Cucinare con la mascherina non è possibile.
La cucina non si basa infatti sull’abilità del cuoco nel far roteare padelle e coltelli ma sulla sua sensibilità nel percepire il sapore utilizzando al meglio naso e cervello. Per cucinare davvero bisogna quindi mettere bocca e naso in contatto col cibo o, quantomeno, alla distanza di un braccio.
Per questo tutto il personale che manipola il cibo è stato in passato oggetto di accurati controlli sanitari. E non stupisce che Carlo Cracco abbia oggi proposto di far ripartire i ristoranti certificando, con sierologia e tampone, la negatività degli addetti, invece di perdersi in astruse elucubrazioni su tavoli distanziati e pareti di plexiglass.

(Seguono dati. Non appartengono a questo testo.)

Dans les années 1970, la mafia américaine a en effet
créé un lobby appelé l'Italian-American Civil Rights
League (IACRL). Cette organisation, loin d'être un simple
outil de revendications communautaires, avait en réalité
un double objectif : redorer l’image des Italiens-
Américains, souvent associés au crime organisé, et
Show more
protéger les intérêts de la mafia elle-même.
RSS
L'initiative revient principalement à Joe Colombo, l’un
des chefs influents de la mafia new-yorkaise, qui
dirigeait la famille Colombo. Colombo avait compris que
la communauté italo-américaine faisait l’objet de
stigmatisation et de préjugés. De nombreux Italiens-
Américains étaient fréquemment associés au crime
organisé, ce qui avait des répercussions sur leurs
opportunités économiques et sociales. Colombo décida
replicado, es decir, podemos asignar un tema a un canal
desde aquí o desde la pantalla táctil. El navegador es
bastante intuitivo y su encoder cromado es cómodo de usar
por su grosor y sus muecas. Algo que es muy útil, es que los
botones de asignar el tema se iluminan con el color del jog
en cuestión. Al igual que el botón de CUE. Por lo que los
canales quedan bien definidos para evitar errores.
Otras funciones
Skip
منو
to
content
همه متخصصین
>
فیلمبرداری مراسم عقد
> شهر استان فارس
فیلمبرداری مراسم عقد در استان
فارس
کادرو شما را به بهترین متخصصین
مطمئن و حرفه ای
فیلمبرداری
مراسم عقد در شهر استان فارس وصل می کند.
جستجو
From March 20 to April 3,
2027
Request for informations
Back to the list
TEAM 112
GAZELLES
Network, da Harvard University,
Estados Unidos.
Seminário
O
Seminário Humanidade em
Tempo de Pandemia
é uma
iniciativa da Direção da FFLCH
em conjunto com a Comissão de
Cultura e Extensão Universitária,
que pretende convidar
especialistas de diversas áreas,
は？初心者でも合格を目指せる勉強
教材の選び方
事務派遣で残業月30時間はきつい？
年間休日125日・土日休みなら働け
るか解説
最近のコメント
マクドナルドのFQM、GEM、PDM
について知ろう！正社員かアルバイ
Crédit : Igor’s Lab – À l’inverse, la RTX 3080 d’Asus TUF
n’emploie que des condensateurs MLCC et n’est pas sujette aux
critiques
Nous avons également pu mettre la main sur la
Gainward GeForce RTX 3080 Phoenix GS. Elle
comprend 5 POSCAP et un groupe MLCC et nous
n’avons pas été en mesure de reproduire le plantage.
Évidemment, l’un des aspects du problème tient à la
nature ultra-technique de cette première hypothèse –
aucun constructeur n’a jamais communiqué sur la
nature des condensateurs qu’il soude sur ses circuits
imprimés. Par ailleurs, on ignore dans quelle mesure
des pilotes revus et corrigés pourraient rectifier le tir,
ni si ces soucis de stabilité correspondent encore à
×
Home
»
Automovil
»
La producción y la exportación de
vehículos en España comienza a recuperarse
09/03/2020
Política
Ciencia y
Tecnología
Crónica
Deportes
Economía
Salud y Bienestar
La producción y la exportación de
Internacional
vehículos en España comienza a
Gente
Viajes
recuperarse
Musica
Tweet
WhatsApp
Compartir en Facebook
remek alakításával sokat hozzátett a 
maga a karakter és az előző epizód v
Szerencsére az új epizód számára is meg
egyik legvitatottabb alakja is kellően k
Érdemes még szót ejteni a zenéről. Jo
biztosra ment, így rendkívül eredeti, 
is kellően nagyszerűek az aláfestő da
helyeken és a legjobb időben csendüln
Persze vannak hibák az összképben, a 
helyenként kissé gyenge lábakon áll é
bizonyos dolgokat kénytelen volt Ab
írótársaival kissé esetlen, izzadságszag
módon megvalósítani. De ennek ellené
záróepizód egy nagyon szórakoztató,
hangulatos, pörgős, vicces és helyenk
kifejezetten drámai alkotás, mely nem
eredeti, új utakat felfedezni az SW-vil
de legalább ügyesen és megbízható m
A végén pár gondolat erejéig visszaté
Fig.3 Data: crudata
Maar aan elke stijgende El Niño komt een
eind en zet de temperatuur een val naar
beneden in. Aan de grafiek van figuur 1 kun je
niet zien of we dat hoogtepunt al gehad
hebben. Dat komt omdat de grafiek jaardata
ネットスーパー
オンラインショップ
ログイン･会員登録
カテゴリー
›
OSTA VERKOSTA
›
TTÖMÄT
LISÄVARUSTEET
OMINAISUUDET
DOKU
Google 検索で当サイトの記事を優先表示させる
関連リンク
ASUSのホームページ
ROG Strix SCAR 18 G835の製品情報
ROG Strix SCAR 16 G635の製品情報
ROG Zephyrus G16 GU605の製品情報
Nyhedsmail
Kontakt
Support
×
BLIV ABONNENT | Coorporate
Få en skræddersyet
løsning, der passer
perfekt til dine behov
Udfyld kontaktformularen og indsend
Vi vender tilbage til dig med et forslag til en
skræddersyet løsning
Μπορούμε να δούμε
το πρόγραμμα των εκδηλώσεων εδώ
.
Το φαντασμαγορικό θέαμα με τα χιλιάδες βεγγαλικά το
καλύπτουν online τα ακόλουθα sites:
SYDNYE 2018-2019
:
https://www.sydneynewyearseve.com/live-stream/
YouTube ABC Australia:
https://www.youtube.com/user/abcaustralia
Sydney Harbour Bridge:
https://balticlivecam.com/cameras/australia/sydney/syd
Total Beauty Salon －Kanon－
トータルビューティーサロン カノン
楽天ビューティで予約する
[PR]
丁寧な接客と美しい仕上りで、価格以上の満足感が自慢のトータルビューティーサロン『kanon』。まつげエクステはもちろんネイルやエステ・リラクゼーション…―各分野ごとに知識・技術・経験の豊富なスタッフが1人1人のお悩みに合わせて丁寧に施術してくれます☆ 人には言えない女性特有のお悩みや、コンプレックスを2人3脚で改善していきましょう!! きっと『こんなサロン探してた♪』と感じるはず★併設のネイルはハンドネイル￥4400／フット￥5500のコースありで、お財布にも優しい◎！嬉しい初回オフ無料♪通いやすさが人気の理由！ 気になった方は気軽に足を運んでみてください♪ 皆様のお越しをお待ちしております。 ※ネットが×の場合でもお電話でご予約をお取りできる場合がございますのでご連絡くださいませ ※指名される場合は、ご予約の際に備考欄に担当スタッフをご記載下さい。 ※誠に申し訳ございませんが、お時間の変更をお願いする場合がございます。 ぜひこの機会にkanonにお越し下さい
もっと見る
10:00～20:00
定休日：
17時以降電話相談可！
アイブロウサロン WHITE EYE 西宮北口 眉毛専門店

Ma, aggiungo io, per i clienti vale la stessa regola. Il cibo si consuma senza mascherina e in compagnia si apprezza ancora maggiormente. Anche la negatività dei clienti andrebbe quindi saggiata con test rapidi all’ingresso, per creare isole felici di degustazione, senza rischi.
I test immediati “pungidito” al momento non sono affidabili al 100% e potranno ancora essere migliorati, ma non vi è altra strada se vogliano salvare un settore che vale nel nostro Paese oltre 85 miliardi all’anno, che sostiene la filiera agroalimentare e quella dell’ospitalità e del turismo e che rappresenta uno dei cardini della nostra cultura.
Perché ritirare un baracchino di fronte a una serranda a mezz’asta e poi, nella solitudine di casa, pescare con la forchetta gli agnolotti da un contenitore d’allumino, non ha nulla di italiano ma soprattutto nulla di promettente.